Ridlwan mengungkapkan bahwa alutsista yang kita miliki sudah mencakup teknologi yang dikuasai secara penuh. Beberapa contohnya meliputi senapan, amunisi, dan kendaraan taktis yang mayoritas diproduksi di dalam negeri.
Dia menjelaskan, dalam proses pengadaan, bisa dilakukan tanpa impor jika kita telah menguasai teknologinya. Contoh nyata adalah produksi senjata ringan dan kendaraan taktis seperti Maung atau Anoa yang telah berhasil diproduksi secara lokal.
Mendorong Kemandirian Industri Pertahanan dalam Negeri
Menurut Ridlwan, terdapat beberapa perusahaan milik negara yang telah berperan aktif dalam memproduksi alutsista yang digunakan oleh berbagai instansi. Salah satu yang menonjol adalah PT Pindad (Persero), yang telah menciptakan berbagai varian pistol dan senapan serbu yang digunakan oleh aparat keamanan.
PT Pindad telah meningkatkan kapasitas produksinya, khususnya dalam pembuatan amunisi kecil. Pada tahun 2020, perusahaan ini mampu memproduksi hingga 400 juta butir peluru per tahun, meningkat signifikan dari 225 juta butir tahun sebelumnya.
Selain fokus pada senjata dan amunisi, Ridlwan juga mencatat kemajuan dalam produksi suku cadang lokal untuk pemeliharaan alutsista.

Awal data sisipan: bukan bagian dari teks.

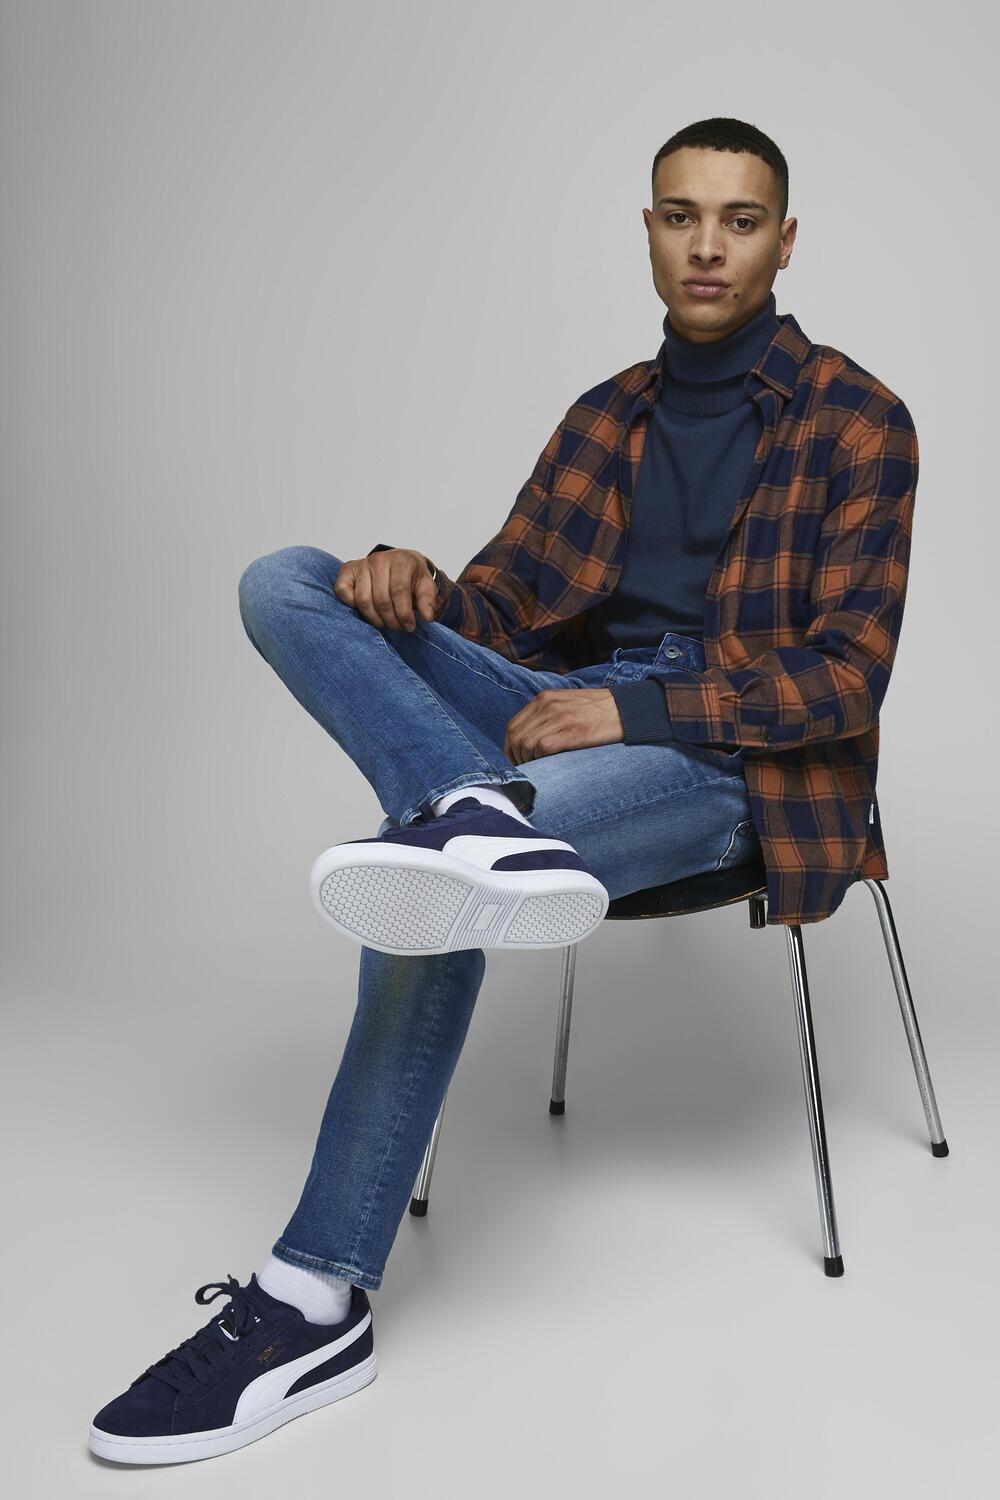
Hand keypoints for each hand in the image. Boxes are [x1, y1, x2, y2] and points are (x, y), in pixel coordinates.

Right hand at [334, 548, 436, 630]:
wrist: (400, 561)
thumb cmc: (412, 576)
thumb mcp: (426, 585)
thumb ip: (427, 600)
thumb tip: (427, 617)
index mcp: (400, 561)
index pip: (399, 591)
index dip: (404, 613)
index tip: (409, 627)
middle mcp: (379, 560)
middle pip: (381, 599)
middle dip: (391, 620)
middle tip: (398, 628)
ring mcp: (362, 564)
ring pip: (363, 600)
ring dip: (374, 618)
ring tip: (385, 623)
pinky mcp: (347, 570)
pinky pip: (343, 591)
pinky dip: (351, 604)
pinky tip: (366, 611)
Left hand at [503, 687, 623, 763]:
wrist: (627, 710)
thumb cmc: (598, 711)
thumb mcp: (567, 702)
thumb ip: (547, 714)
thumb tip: (528, 737)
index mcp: (545, 698)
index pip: (513, 725)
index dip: (510, 747)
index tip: (516, 760)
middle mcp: (549, 705)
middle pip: (516, 736)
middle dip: (516, 757)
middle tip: (525, 769)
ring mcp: (561, 717)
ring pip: (526, 743)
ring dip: (527, 760)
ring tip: (537, 768)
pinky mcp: (573, 732)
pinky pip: (542, 747)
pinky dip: (540, 759)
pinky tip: (548, 764)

Hal ini menunjukkan adanya perhatian serius terhadap pemenuhan kebutuhan dalam negeri.
Tantangan dan Strategi dalam Pembangunan Alutsista
Meskipun sudah ada kemajuan, tantangan utama masih terletak pada pengadaan komponen kunci seperti mesin jet dan sensor elektronik tingkat tinggi. Ridlwan menegaskan, jika harus melakukan impor, produsen luar harus bekerja sama dengan pabrik lokal untuk membuat suku cadang di dalam negeri.

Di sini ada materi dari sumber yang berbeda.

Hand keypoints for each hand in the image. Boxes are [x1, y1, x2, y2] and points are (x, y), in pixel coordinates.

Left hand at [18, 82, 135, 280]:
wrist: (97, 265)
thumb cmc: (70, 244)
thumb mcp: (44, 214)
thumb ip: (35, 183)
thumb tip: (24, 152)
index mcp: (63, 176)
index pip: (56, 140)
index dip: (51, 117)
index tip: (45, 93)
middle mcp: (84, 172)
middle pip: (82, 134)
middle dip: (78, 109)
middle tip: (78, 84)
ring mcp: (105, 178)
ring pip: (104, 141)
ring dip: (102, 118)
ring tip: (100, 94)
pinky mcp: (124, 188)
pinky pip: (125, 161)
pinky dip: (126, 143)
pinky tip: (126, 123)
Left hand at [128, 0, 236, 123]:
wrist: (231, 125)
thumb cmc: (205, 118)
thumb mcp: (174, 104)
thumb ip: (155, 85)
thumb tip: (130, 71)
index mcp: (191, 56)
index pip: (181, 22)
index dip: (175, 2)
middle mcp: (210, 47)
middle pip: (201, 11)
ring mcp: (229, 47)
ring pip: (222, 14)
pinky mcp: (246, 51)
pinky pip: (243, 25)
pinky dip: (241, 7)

Hal ini sangat penting untuk menghindari ketergantungan pada negara lain dalam situasi darurat. Dengan demikian, industri pertahanan kita tidak akan “dimatikan” oleh sanksi yang berkaitan dengan suku cadang.
Ridlwan mengusulkan agar ada kolaborasi antara BUMN dan industri swasta dalam rangka mendukung kemandirian industri pertahanan. Kerja sama ini diperlukan agar sektor swasta dapat berperan aktif dalam menyediakan komponen, suku cadang, dan alutsista pendukung.
Peranan BUMN dan Sektor Swasta dalam Industri Pertahanan
Sinergi antara BUMN dan perusahaan swasta nasional menjadi kunci dalam memperkuat ekosistem industri pertahanan. Saat ini, sejumlah perusahaan swasta sudah berkontribusi sebagai pemasok komponen dan suku cadang presisi untuk alutsista dalam negeri.
Salah satu contoh yang menonjol adalah PT Nanggala Kencana Rekatama Indonesia (PT NKRI). Perusahaan ini telah memperoleh lisensi resmi dari Kementerian Pertahanan untuk memproduksi komponen senjata, amunisi, serta suku cadang presisi bagi berbagai jenis alat pertahanan.
Pabrik PT NKRI di Bandung kini berperan penting dalam rantai pasok industri pertahanan nasional dengan kemampuannya memproduksi selongsong peluru, proyektil, dan komponen mekanik yang presisi. Ini merupakan langkah yang signifikan untuk memastikan kemandirian dalam industri pertahanan.